Your task:
Switch "實作" to "練習" throughout the stretch from the line containing "第三階段｜本機檔案自動化" through the line containing "第五階段｜排程任務、Plugins 與部署", and give those lines back with nothing else altered.

Raw data:

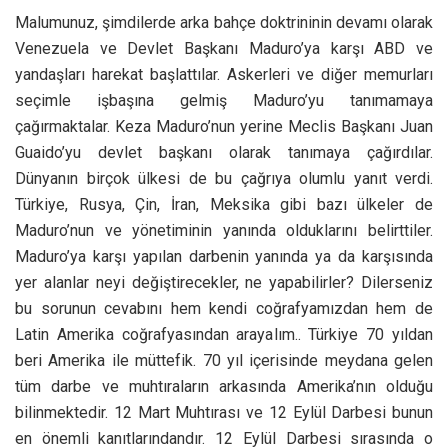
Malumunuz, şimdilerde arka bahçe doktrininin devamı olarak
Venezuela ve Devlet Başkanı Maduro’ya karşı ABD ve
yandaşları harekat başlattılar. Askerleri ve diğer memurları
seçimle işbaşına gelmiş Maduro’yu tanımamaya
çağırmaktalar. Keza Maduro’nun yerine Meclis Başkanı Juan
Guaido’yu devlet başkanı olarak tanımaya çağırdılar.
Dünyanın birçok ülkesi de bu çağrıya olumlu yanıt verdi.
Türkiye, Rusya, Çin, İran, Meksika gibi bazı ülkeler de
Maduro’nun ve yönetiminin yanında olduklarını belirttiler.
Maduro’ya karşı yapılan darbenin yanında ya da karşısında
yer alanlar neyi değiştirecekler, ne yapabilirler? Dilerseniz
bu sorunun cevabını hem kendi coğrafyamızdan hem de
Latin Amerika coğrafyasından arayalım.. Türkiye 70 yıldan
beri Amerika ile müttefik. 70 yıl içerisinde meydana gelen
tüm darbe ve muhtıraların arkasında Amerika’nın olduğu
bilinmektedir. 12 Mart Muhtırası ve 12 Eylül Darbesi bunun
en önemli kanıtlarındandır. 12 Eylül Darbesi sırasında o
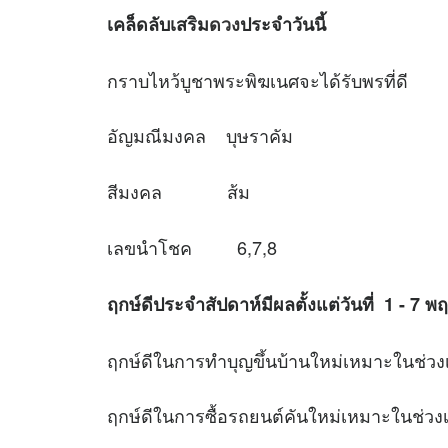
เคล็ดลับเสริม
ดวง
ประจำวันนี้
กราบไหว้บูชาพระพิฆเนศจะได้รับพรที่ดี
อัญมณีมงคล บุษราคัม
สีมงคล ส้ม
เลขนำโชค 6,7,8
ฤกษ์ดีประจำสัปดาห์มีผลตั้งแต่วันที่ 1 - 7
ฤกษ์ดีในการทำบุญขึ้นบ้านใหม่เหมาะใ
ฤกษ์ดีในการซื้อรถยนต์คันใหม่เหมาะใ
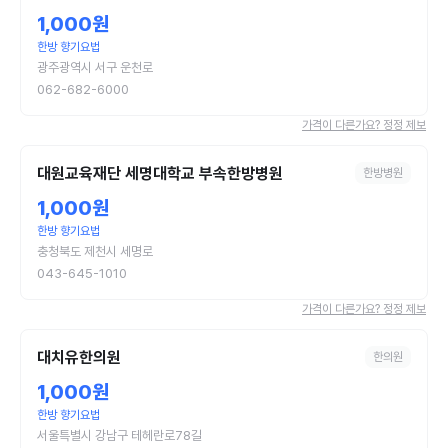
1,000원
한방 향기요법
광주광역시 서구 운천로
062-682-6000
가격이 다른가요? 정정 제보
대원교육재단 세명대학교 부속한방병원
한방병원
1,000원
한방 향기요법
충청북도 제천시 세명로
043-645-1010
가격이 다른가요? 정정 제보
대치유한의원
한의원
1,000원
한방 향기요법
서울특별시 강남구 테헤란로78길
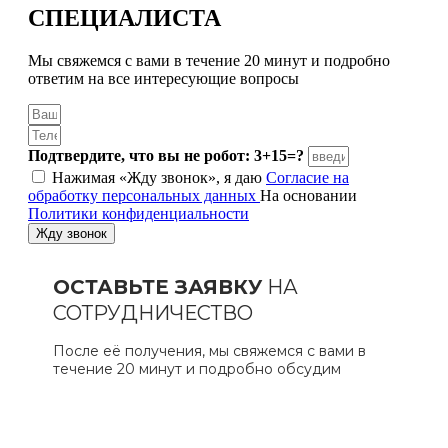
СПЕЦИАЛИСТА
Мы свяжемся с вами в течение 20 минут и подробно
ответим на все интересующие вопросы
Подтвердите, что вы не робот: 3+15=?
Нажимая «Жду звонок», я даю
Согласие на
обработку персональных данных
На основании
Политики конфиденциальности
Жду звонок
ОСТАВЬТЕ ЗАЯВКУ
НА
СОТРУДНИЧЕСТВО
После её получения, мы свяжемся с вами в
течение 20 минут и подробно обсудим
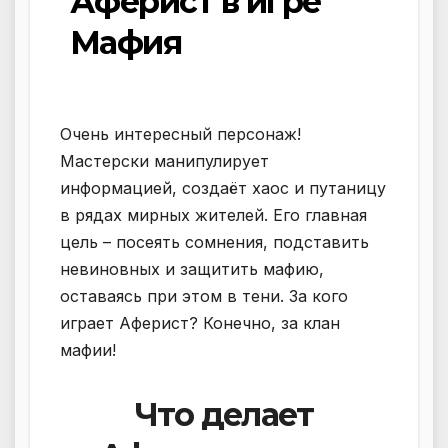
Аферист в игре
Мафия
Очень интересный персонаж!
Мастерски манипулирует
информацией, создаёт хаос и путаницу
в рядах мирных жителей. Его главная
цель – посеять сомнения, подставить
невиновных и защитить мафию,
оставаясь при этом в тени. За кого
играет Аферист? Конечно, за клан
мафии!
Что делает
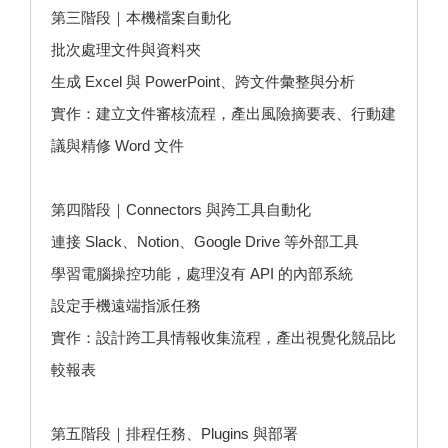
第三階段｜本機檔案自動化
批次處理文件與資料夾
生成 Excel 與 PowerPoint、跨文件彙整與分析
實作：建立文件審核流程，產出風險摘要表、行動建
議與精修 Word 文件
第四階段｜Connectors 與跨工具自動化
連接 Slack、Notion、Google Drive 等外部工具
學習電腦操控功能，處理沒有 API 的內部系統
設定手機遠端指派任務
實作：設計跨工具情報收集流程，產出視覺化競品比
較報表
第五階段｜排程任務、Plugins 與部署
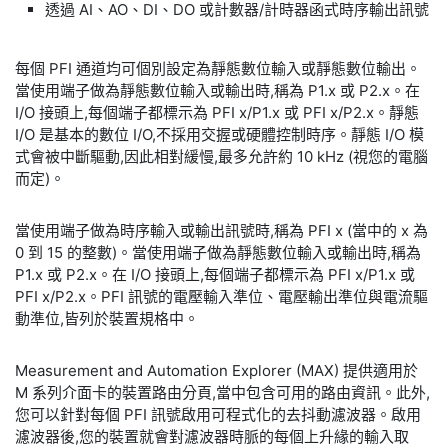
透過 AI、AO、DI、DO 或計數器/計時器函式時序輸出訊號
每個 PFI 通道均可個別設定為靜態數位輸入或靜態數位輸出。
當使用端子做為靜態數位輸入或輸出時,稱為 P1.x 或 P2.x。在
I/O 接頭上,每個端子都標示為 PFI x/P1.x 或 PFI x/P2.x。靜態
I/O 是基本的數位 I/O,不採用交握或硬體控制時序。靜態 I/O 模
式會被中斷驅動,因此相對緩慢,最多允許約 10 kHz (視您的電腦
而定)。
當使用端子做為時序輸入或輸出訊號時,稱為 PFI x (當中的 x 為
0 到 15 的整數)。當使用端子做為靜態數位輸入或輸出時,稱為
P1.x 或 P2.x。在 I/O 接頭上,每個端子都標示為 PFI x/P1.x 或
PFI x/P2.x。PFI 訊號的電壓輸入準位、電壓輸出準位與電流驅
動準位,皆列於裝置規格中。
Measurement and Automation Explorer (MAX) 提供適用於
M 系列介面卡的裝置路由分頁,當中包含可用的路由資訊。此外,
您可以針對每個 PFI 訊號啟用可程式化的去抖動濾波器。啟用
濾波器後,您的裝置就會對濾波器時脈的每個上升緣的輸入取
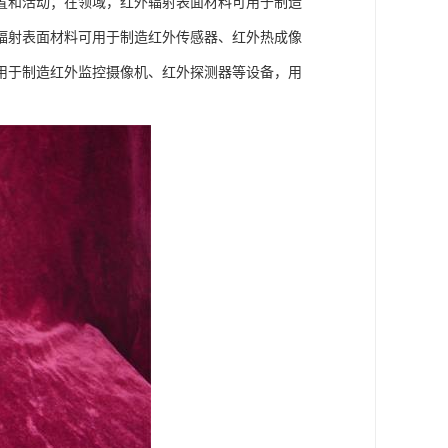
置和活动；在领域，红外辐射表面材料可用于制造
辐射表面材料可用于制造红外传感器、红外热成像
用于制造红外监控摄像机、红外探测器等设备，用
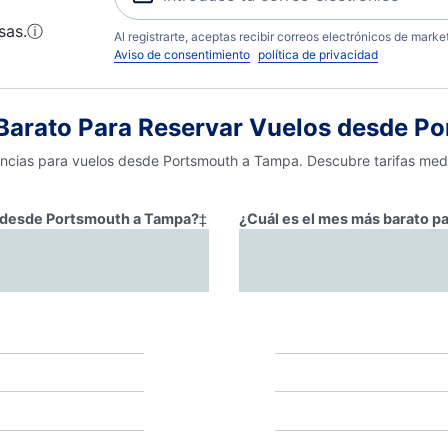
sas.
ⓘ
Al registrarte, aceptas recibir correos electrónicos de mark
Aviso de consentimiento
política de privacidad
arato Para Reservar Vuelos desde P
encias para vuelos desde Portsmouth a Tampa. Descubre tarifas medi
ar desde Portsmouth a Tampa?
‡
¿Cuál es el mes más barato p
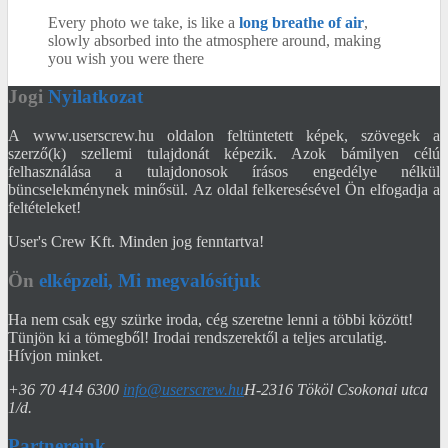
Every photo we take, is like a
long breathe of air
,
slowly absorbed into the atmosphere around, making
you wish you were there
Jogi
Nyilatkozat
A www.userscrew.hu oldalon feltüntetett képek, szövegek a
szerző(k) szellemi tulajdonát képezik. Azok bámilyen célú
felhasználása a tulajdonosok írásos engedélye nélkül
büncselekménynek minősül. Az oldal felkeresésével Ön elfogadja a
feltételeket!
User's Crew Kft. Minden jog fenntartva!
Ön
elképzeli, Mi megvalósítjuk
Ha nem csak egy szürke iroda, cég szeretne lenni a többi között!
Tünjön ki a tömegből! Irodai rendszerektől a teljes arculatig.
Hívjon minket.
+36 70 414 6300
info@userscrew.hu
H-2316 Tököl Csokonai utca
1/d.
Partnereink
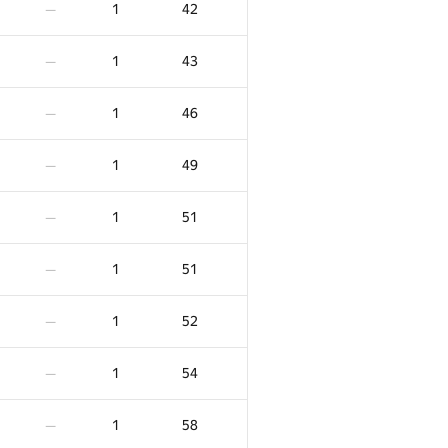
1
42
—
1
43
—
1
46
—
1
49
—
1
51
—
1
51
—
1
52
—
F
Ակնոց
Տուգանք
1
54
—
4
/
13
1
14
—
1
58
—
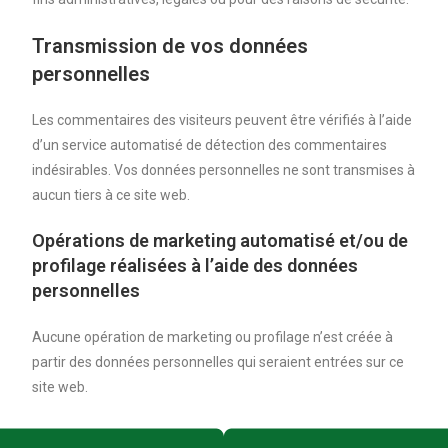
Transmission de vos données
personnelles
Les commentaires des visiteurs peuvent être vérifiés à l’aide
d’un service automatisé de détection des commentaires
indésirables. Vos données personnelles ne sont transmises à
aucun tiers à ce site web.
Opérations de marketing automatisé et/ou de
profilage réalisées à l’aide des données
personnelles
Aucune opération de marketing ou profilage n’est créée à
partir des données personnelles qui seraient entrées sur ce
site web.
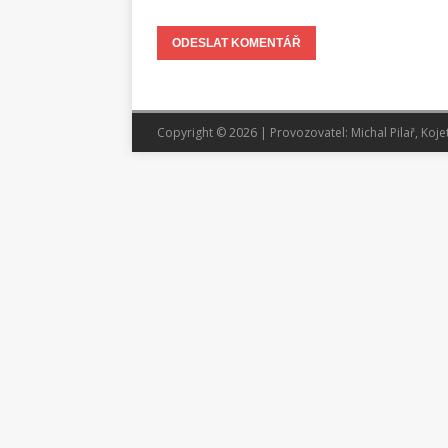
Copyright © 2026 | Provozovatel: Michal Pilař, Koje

Solution to this task:
第三階段｜本機檔案自動化
批次處理文件與資料夾
生成 Excel 與 PowerPoint、跨文件彙整與分析
練習：建立文件審核流程，產出風險摘要表、行動建
議與精修 Word 文件
第四階段｜Connectors 與跨工具自動化
連接 Slack、Notion、Google Drive 等外部工具
學習電腦操控功能，處理沒有 API 的內部系統
設定手機遠端指派任務
練習：設計跨工具情報收集流程，產出視覺化競品比
較報表
第五階段｜排程任務、Plugins 與部署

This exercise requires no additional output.